(Page images and extracted text)
# # # # #
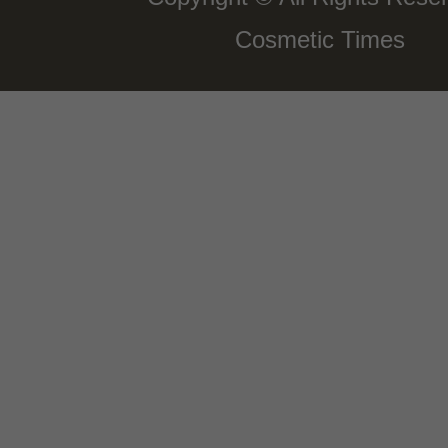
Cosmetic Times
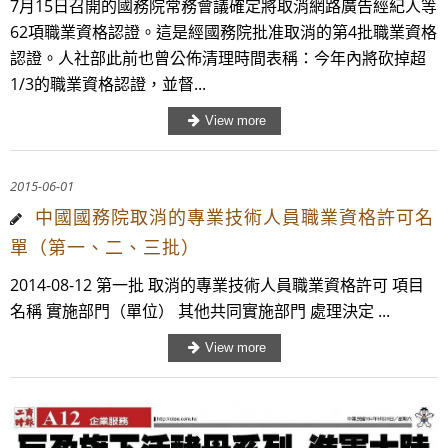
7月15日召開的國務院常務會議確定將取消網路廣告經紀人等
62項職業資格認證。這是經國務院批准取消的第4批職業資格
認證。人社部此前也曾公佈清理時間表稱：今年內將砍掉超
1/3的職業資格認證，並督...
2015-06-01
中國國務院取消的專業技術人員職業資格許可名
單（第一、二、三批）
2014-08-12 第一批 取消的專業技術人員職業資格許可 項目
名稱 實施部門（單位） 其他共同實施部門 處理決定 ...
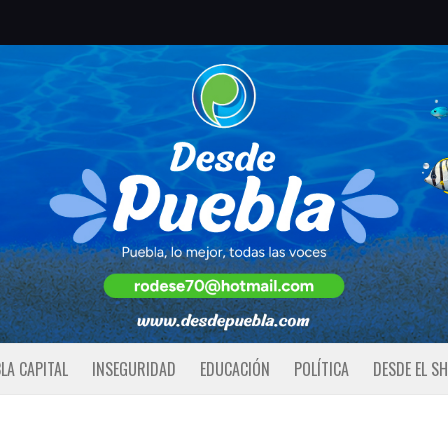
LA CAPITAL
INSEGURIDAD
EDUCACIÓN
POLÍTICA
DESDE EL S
# # # # #
*EXERCISE AIM*: Images must not appear; print each record precisely as it reads.

*ANSWER FOR THE TASK*:
Cosmetic Times
7月15日召開的國務院常務會議確定將取消網路廣告經紀人等
62項職業資格認證。這是經國務院批准取消的第4批職業資格
認證。人社部此前也曾公佈清理時間表稱：今年內將砍掉超
1/3的職業資格認證，並督...
2015-06-01
中國國務院取消的專業技術人員職業資格許可名
單（第一、二、三批）
2014-08-12 第一批 取消的專業技術人員職業資格許可 項目
名稱 實施部門（單位） 其他共同實施部門 處理決定 ...
LA CAPITAL
INSEGURIDAD
EDUCACIÓN
POLÍTICA
DESDE EL S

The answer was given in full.